“Following a jury trial, a class of employees recovered $2.9 million in compensatory damages from their employer for a violation of the Fair Labor Standards Act.  The employees’ primary grievance was that they did not receive statutorily mandated overtime pay for time spent donning and doffing protective equipment.  The employer seeks to reverse the judgment. It makes two arguments. Both relate to whether it was proper to permit the employees to pursue their claims as a class. First, the employer argues the class should not have been certified because the primary method of proving injury assumed each employee spent the same time donning and doffing protective gear, even though differences in the composition of that gear may have meant that, in fact, employees took different amounts of time to don and doff. Second, the employer argues certification was improper because the damages awarded to the class may be distributed to some persons who did not work any uncompensated overtime.”

The U.S. Supreme Court affirmed the certification and class judgment.

“Since the employees’ claims relate only to overtime, each employee had to show he or she worked more than 40 hours a week, inclusive of time spent donning and doffing, in order to recover. As a result of Tyson’s failure to keep records of donning and doffing time, however, the employees were forced to rely on what the parties describe as “representative evidence.” This evidence included employee testimony, video recordings of donning and doffing at the plant, and, most important, a study performed by an industrial relations expert, Dr. Kenneth Mericle. Mericle conducted 744 videotaped observations and analyzed how long various donning and doffing activities took. He then averaged the time taken in the observations to produce an estimate of 18 minutes a day for the cut and retrim departments and 21.25 minutes for the kill department….

“In many cases, a representative sample is ‘the only practicable means to collect and present relevant data’ establishing a defendant’s liability.  In a case where representative evidence is relevant in proving a plaintiff’s individual claim, that evidence cannot be deemed improper merely because the claim is brought on behalf of a class. To so hold would ignore the Rules Enabling Act’s pellucid instruction that use of the class device cannot ‘abridge … any substantive right.’

“One way for respondents to show, then, that the sample relied upon here is a permissible method of proving classwide liability is by showing that each class member could have relied on that sample to establish liability if he or she had brought an individual action. If the sample could have sustained a reasonable jury finding as to hours worked in each employee’s individual action, that sample is a permissible means of establishing the employees’ hours worked in a class action….

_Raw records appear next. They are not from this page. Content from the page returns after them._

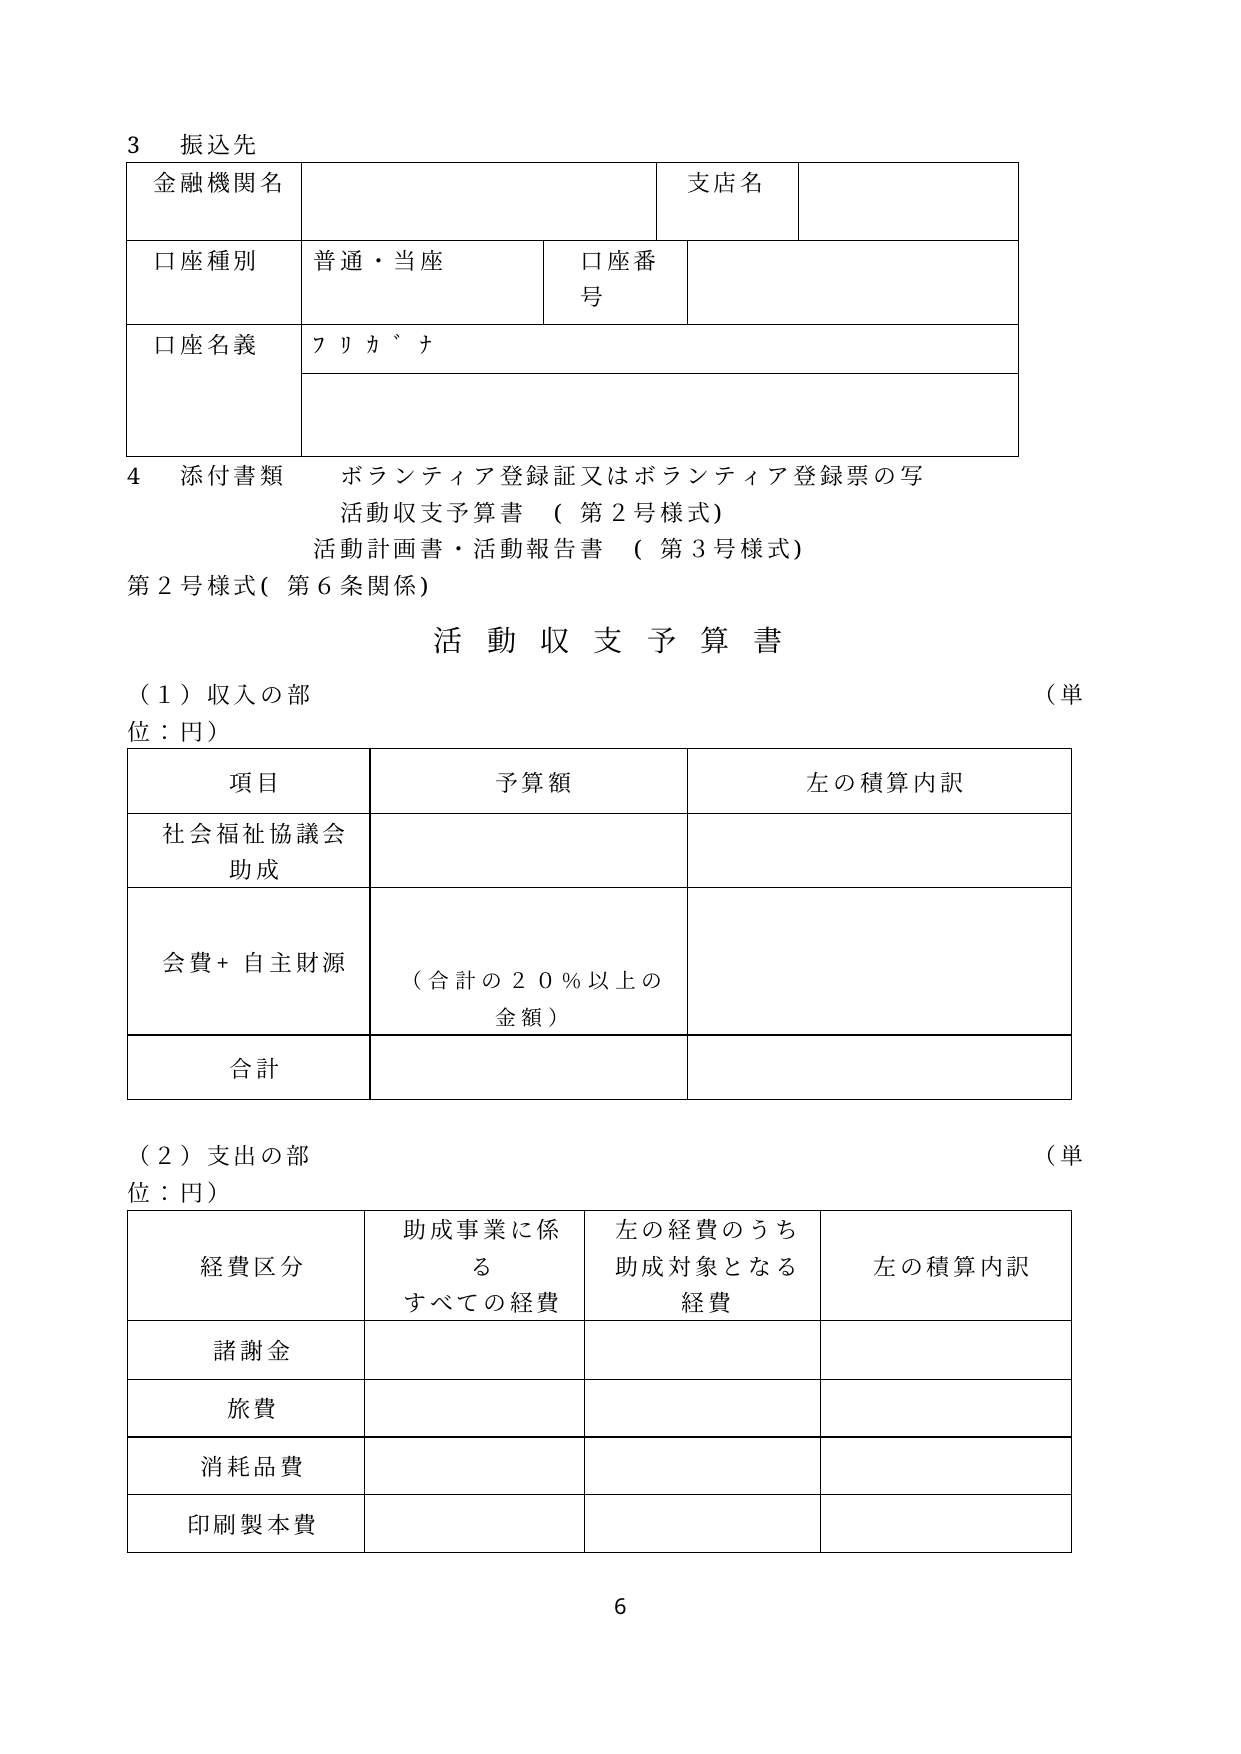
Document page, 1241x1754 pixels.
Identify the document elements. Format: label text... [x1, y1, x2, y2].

table_cell [821, 1321, 1071, 1378]
table_cell [585, 1321, 820, 1378]
table_cell [371, 1036, 687, 1099]
table_cell [365, 1321, 584, 1378]
table_header 経費区分 [128, 1211, 364, 1320]
table_header 左の積算内訳 [821, 1211, 1071, 1320]
table_cell 印刷製本費 [128, 1495, 364, 1552]
table_cell [302, 374, 1018, 456]
table_cell 旅費 [128, 1380, 364, 1436]
table_cell （合計の２０％以上の金額） [371, 888, 687, 1034]
table_cell 口座名義 [127, 325, 301, 456]
table_header [799, 163, 1018, 240]
text 活動収支予算書 (第２号様式) [112, 493, 1113, 529]
table_cell 諸謝金 [128, 1321, 364, 1378]
table_cell [821, 1495, 1071, 1552]
text 活動計画書・活動報告書 (第３号様式) [112, 529, 1113, 566]
text 3 振込先 [127, 125, 1113, 162]
table_cell [821, 1438, 1071, 1494]
table_header 予算額 [371, 749, 687, 813]
table_header 金融機関名 [127, 163, 301, 240]
table_cell [688, 1036, 1071, 1099]
text 活動収支予算書 [127, 602, 1113, 675]
table_header 項目 [128, 749, 369, 813]
table_header 助成事業に係る すべての経費 [365, 1211, 584, 1320]
table_cell 口座種別 [127, 241, 301, 324]
table_cell [585, 1438, 820, 1494]
table_cell [821, 1380, 1071, 1436]
table_cell 口座番号 [544, 241, 687, 324]
table_cell 社会福祉協議会助成 [128, 814, 369, 887]
text 4 添付書類 ボランティア登録証又はボランティア登録票の写 [127, 457, 1113, 493]
table_cell [688, 888, 1071, 1034]
table_cell [688, 814, 1071, 887]
table_cell [365, 1495, 584, 1552]
text （１）収入の部 （単位：円） [127, 675, 1113, 748]
table_header 左の積算内訳 [688, 749, 1071, 813]
table_cell 消耗品費 [128, 1438, 364, 1494]
text （２）支出の部 （単位：円） [127, 1137, 1113, 1209]
table_cell 会費+自主財源 [128, 888, 369, 1034]
table_header 左の経費のうち 助成対象となる経費 [585, 1211, 820, 1320]
table_cell ﾌﾘｶﾞﾅ [302, 325, 1018, 373]
table_cell 合計 [128, 1036, 369, 1099]
table_header 支店名 [657, 163, 798, 240]
table_cell 普通・当座 [302, 241, 543, 324]
table_cell [365, 1438, 584, 1494]
table_cell [585, 1495, 820, 1552]
table_cell [365, 1380, 584, 1436]
table_cell [371, 814, 687, 887]
text 第２号様式(第６条関係) [127, 566, 1113, 602]
table_cell [585, 1380, 820, 1436]
table_header [302, 163, 656, 240]
table_cell [688, 241, 1018, 324]
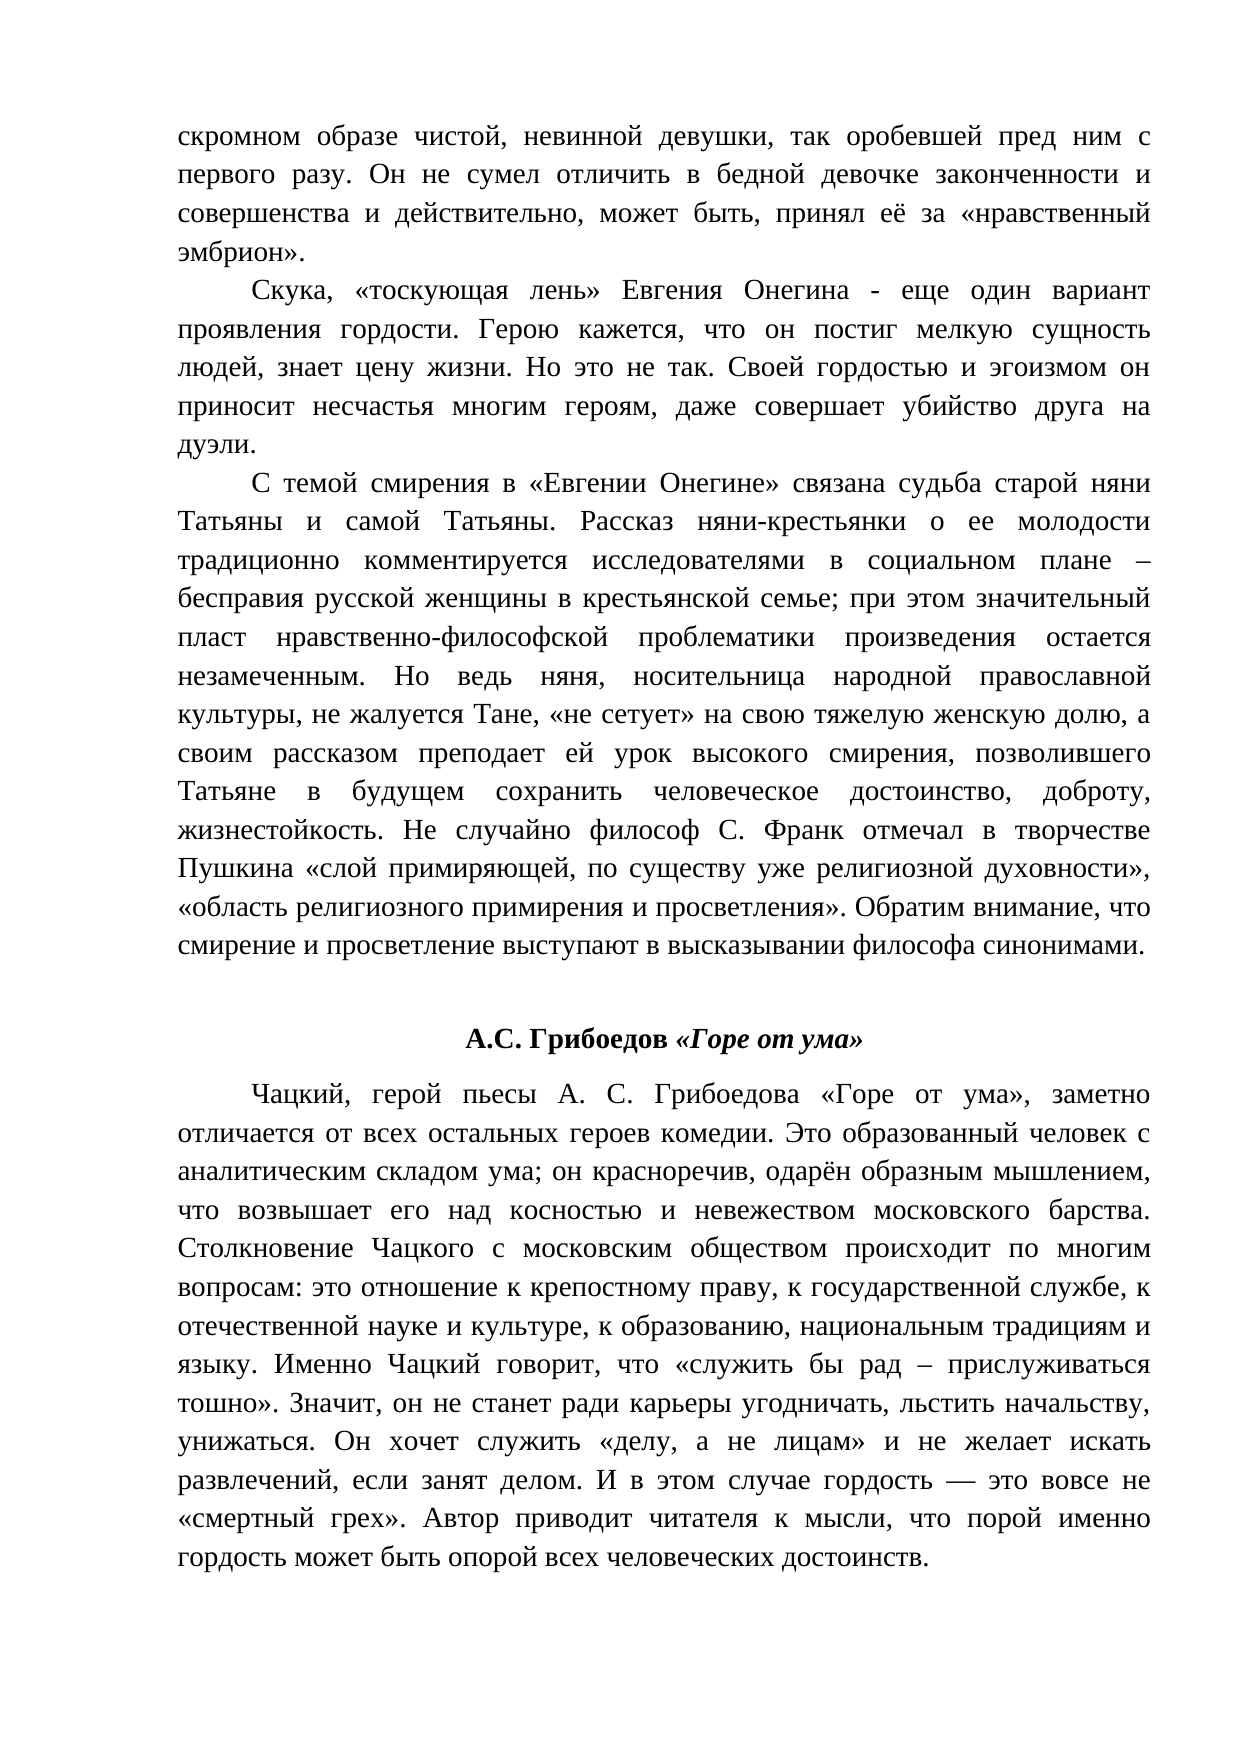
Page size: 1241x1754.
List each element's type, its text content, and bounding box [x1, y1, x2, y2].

text Скука, «тоскующая лень» Евгения Онегина - еще один вариант проявления гордости. Герою кажется, что он постиг мелкую сущность людей, знает цену жизни. Но это не так. Своей гордостью и эгоизмом он приносит несчастья многим героям, даже совершает убийство друга на дуэли. [177, 272, 1152, 460]
text А.С. Грибоедов «Горе от ума» [177, 1021, 1152, 1055]
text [177, 118, 1152, 267]
text Чацкий, герой пьесы А. С. Грибоедова «Горе от ума», заметно отличается от всех остальных героев комедии. Это образованный человек с аналитическим складом ума; он красноречив, одарён образным мышлением, что возвышает его над косностью и невежеством московского барства. Столкновение Чацкого с московским обществом происходит по многим вопросам: это отношение к крепостному праву, к государственной службе, к отечественной науке и культуре, к образованию, национальным традициям и языку. Именно Чацкий говорит, что «служить бы рад – прислуживаться тошно». Значит, он не станет ради карьеры угодничать, льстить начальству, унижаться. Он хочет служить «делу, а не лицам» и не желает искать развлечений, если занят делом. И в этом случае гордость — это вовсе не «смертный грех». Автор приводит читателя к мысли, что порой именно гордость может быть опорой всех человеческих достоинств. [177, 1076, 1152, 1572]
text С темой смирения в «Евгении Онегине» связана судьба старой няни Татьяны и самой Татьяны. Рассказ няни-крестьянки о ее молодости традиционно комментируется исследователями в социальном плане – бесправия русской женщины в крестьянской семье; при этом значительный пласт нравственно-философской проблематики произведения остается незамеченным. Но ведь няня, носительница народной православной культуры, не жалуется Тане, «не сетует» на свою тяжелую женскую долю, а своим рассказом преподает ей урок высокого смирения, позволившего Татьяне в будущем сохранить человеческое достоинство, доброту, жизнестойкость. Не случайно философ С. Франк отмечал в творчестве Пушкина «слой примиряющей, по существу уже религиозной духовности», «область религиозного примирения и просветления». Обратим внимание, что смирение и просветление выступают в высказывании философа синонимами. [177, 465, 1152, 961]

“Reliance on Mericle’s study did not deprive petitioner of its ability to litigate individual defenses. Since there were no alternative means for the employees to establish their hours worked, petitioner’s primary defense was to show that Mericle’s study was unrepresentative or inaccurate. That defense is itself common to the claims made by all class members. Respondents’ ‘failure of proof on th[is] common question likely would have ended ‘the litigation and thus [would not have] cause[d] individual questions … to overwhelm questions common to the class.’  When, as here, ‘the concern about the proposed class is not that it exhibits some fatal dissimilarity but, rather, a fatal similarity—[an alleged] failure of proof as to an element of the plaintiffs’ cause of action—courts should engage that question as a matter of summary judgment, not class certification.’

“….Wal–Mart does not stand for the broad proposition that a representative sample is an impermissible means of establishing classwide liability….  The underlying question in Wal–Mart, as here, was whether the sample at issue could have been used to establish liability in an individual action. Since the Court held that the employees were not similarly situated, none of them could have prevailed in an individual suit by relying on depositions detailing the ways in which other employees were discriminated against by their particular store managers. By extension, if the employees had brought 1½million individual suits, there would be little or no role for representative evidence. Permitting the use of that sample in a class action, therefore, would have violated the Rules Enabling Act by giving plaintiffs and defendants different rights in a class proceeding than they could have asserted in an individual action.  In contrast, the study here could have been sufficient to sustain a jury finding as to hours worked if it were introduced in each employee’s individual action. While the experiences of the employees in Wal–Mart bore little relationship to one another, in this case each employee worked in the same facility, did similar work, and was paid under the same policy.”

 

Tyson Foods v. Bouaphakeo, No.14-1146, 2016 WL 1092414 (March 22, 2016).